Die neue Bundesregierung müsse jetzt die richtigen Weichenstellung vornehmen: Prioritäten bei Investitionen setzen und gleichzeitig für eine faire Teilung von Wertschöpfung kämpfen. Es brauche auch weniger politisch motivierte Vorschriften wie Local-Content-Regeln, appellierte Müller.
Prof. Felbermayr ergänzte, dass die EU ihre handelspolitische Glaubwürdigkeit behaupten müsse. Der bisherige Ansatz der Europäischen Kommission, auf Deeskalation zu setzen, sei sinnvoll, dürfe aber nicht ohne
Abschreckungsinstrumente auskommen. Mit der Aktivierung des „Anti-Coercion-Instruments“ könne die EU sich besser gegen Drohungen wappnen, etwa im digitalen Bereich oder bei Digitalsteuern.

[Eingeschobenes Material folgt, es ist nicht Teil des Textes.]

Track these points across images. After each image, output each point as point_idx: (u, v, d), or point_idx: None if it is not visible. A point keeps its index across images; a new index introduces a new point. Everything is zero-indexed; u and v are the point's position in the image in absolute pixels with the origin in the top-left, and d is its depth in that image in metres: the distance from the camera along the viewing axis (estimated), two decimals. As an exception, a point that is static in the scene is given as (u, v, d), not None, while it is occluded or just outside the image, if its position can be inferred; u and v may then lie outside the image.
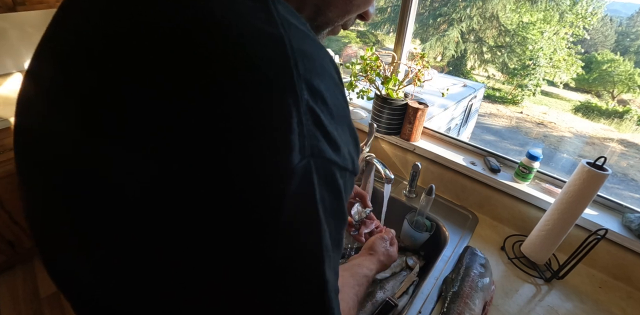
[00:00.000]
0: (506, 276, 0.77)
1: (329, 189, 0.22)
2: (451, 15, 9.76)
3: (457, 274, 0.71)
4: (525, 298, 0.72)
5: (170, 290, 0.20)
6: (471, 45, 10.15)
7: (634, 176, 6.84)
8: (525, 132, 8.44)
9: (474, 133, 5.54)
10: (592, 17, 9.22)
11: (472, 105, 4.12)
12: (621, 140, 8.35)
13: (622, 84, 9.98)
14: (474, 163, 0.97)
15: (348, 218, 0.24)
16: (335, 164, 0.22)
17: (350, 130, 0.25)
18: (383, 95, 1.01)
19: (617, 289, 0.77)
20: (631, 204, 0.81)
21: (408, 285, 0.74)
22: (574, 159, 7.47)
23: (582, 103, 9.83)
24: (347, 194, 0.25)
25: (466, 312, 0.63)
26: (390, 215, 0.87)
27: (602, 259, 0.79)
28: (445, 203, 1.00)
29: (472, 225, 0.92)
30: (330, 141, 0.21)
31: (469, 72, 10.76)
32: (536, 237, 0.79)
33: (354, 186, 0.28)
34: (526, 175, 0.88)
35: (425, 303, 0.68)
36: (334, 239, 0.23)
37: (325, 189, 0.22)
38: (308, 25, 0.26)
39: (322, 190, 0.21)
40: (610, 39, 11.84)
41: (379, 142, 1.12)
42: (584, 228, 0.79)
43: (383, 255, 0.60)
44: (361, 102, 1.22)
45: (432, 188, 0.81)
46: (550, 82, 9.91)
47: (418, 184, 1.05)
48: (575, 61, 9.40)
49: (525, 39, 9.51)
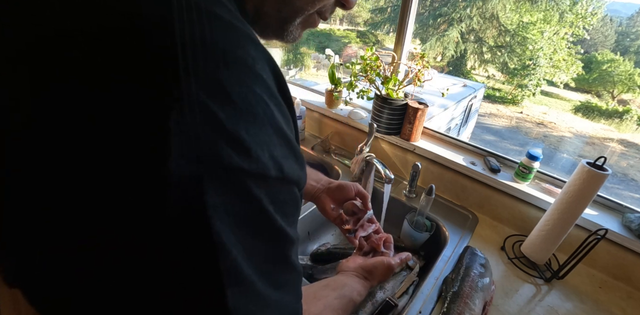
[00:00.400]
0: (506, 276, 0.77)
1: (239, 202, 0.19)
2: (451, 15, 9.77)
3: (457, 274, 0.72)
4: (525, 298, 0.72)
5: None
6: (471, 45, 10.15)
7: (634, 176, 6.85)
8: (525, 132, 8.45)
9: (474, 133, 5.54)
10: (592, 17, 9.23)
11: (472, 105, 4.12)
12: (621, 140, 8.35)
13: (622, 84, 9.99)
14: (474, 163, 0.97)
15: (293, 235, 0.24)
16: (243, 171, 0.19)
17: (277, 130, 0.21)
18: (383, 95, 1.01)
19: (617, 289, 0.77)
20: (631, 204, 0.81)
21: (408, 285, 0.74)
22: (574, 159, 7.48)
23: (582, 103, 9.84)
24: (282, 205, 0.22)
25: (466, 312, 0.63)
26: (390, 215, 0.87)
27: (602, 259, 0.79)
28: (445, 203, 1.00)
29: (472, 225, 0.92)
30: (234, 144, 0.19)
31: (469, 72, 10.76)
32: (536, 237, 0.79)
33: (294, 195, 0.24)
34: (526, 175, 0.88)
35: (425, 303, 0.68)
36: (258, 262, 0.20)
37: (231, 202, 0.19)
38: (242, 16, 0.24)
39: (223, 203, 0.18)
40: (610, 39, 11.84)
41: (379, 142, 1.12)
42: (584, 228, 0.79)
43: (377, 282, 0.56)
44: (361, 102, 1.22)
45: (432, 188, 0.81)
46: (550, 82, 9.91)
47: (418, 184, 1.05)
48: (575, 61, 9.40)
49: (525, 39, 9.52)
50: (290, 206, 0.23)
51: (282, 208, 0.22)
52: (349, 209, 0.65)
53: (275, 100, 0.22)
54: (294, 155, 0.23)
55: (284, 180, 0.22)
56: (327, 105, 1.25)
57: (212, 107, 0.18)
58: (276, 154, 0.21)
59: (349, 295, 0.47)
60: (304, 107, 1.23)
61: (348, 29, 12.99)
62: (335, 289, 0.47)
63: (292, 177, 0.23)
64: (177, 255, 0.18)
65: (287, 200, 0.23)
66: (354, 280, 0.52)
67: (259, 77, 0.21)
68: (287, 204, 0.23)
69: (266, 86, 0.21)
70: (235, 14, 0.21)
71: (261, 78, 0.21)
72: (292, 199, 0.24)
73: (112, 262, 0.17)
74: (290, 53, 10.30)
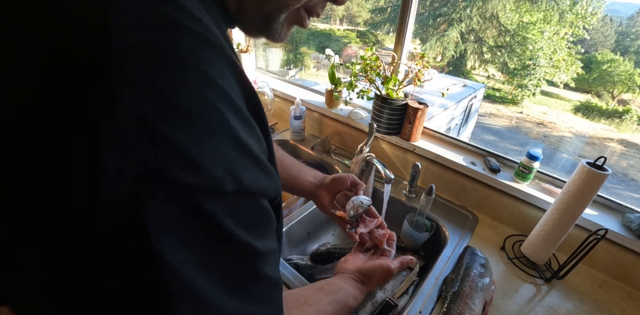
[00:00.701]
0: (506, 276, 0.77)
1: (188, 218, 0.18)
2: (451, 15, 9.76)
3: (457, 274, 0.72)
4: (525, 298, 0.72)
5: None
6: (471, 45, 10.15)
7: (634, 176, 6.84)
8: (525, 132, 8.44)
9: (474, 133, 5.54)
10: (592, 17, 9.22)
11: (472, 105, 4.11)
12: (621, 140, 8.35)
13: (622, 84, 9.98)
14: (474, 163, 0.97)
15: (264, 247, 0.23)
16: (190, 187, 0.18)
17: (235, 140, 0.20)
18: (383, 95, 1.01)
19: (617, 289, 0.77)
20: (631, 204, 0.81)
21: (408, 285, 0.74)
22: (574, 159, 7.47)
23: (582, 103, 9.84)
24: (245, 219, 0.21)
25: (466, 312, 0.63)
26: (390, 215, 0.87)
27: (602, 259, 0.79)
28: (445, 203, 1.00)
29: (472, 225, 0.92)
30: (179, 159, 0.17)
31: (469, 72, 10.76)
32: (536, 237, 0.79)
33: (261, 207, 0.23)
34: (526, 175, 0.88)
35: (425, 303, 0.68)
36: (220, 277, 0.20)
37: (178, 219, 0.18)
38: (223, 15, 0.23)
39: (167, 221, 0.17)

Hildegard Müller zeigte sich optimistisch, dass die deutsche Industrie nicht von Überkapazitäten aus den USA oder China überschwemmt werde. Dennoch brauche es neue Handelsbündnisse und die konsequente Vollendung des EU-Binnenmarktes.
Der Fokus, so das Fazit der Debatte, müsse auf einer aktiven Handelspolitik liegen, die nicht nur defensiv auf Zölle reagiere, sondern auch neue Allianzen und offene Märkte anstrebe.